(About this task) Reproduce each of the following rows word for word, keeping every character unchanged.

━━━━━ Input records

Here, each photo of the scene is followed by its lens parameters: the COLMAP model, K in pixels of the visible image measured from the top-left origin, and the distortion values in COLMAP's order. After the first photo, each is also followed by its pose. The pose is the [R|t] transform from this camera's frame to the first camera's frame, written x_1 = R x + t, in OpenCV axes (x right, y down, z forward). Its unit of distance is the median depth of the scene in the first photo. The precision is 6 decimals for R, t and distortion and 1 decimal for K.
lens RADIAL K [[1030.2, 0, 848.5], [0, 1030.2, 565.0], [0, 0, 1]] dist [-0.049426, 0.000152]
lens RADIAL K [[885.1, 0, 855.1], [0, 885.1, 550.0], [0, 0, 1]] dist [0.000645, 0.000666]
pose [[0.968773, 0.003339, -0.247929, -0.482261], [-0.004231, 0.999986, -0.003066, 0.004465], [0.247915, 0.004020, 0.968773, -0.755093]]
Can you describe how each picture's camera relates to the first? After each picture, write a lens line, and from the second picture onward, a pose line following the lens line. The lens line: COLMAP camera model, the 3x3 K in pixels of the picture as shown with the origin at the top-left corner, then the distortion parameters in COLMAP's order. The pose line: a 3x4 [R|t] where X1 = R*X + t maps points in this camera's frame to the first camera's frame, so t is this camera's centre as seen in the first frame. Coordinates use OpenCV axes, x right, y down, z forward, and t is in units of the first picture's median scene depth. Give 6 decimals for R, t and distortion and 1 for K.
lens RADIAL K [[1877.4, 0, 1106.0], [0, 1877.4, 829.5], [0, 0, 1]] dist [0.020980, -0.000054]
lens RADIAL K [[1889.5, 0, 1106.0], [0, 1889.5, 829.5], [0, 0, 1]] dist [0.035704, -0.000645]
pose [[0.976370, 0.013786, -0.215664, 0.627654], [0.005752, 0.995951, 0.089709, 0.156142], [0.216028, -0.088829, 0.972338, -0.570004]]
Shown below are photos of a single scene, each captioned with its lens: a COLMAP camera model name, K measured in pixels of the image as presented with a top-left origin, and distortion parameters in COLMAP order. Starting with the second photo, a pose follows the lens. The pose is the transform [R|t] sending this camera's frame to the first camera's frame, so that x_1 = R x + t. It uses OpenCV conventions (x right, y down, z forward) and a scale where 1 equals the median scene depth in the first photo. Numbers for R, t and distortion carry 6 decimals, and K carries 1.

━━━━━━━━━━

(Response area)
Here, each photo of the scene is followed by its lens parameters: the COLMAP model, K in pixels of the visible image measured from the top-left origin, and the distortion values in COLMAP's order. After the first photo, each is also followed by its pose. The pose is the [R|t] transform from this camera's frame to the first camera's frame, written x_1 = R x + t, in OpenCV axes (x right, y down, z forward). Its unit of distance is the median depth of the scene in the first photo. The precision is 6 decimals for R, t and distortion and 1 decimal for K.
lens RADIAL K [[1030.2, 0, 848.5], [0, 1030.2, 565.0], [0, 0, 1]] dist [-0.049426, 0.000152]
lens RADIAL K [[885.1, 0, 855.1], [0, 885.1, 550.0], [0, 0, 1]] dist [0.000645, 0.000666]
pose [[0.968773, 0.003339, -0.247929, -0.482261], [-0.004231, 0.999986, -0.003066, 0.004465], [0.247915, 0.004020, 0.968773, -0.755093]]
Can you describe how each picture's camera relates to the first? After each picture, write a lens line, and from the second picture onward, a pose line following the lens line. The lens line: COLMAP camera model, the 3x3 K in pixels of the picture as shown with the origin at the top-left corner, then the distortion parameters in COLMAP's order. The pose line: a 3x4 [R|t] where X1 = R*X + t maps points in this camera's frame to the first camera's frame, so t is this camera's centre as seen in the first frame. Coordinates use OpenCV axes, x right, y down, z forward, and t is in units of the first picture's median scene depth. Give 6 decimals for R, t and distortion and 1 for K.
lens RADIAL K [[1877.4, 0, 1106.0], [0, 1877.4, 829.5], [0, 0, 1]] dist [0.020980, -0.000054]
lens RADIAL K [[1889.5, 0, 1106.0], [0, 1889.5, 829.5], [0, 0, 1]] dist [0.035704, -0.000645]
pose [[0.976370, 0.013786, -0.215664, 0.627654], [0.005752, 0.995951, 0.089709, 0.156142], [0.216028, -0.088829, 0.972338, -0.570004]]
Shown below are photos of a single scene, each captioned with its lens: a COLMAP camera model name, K measured in pixels of the image as presented with a top-left origin, and distortion parameters in COLMAP order. Starting with the second photo, a pose follows the lens. The pose is the transform [R|t] sending this camera's frame to the first camera's frame, so that x_1 = R x + t. It uses OpenCV conventions (x right, y down, z forward) and a scale where 1 equals the median scene depth in the first photo. Numbers for R, t and distortion carry 6 decimals, and K carries 1.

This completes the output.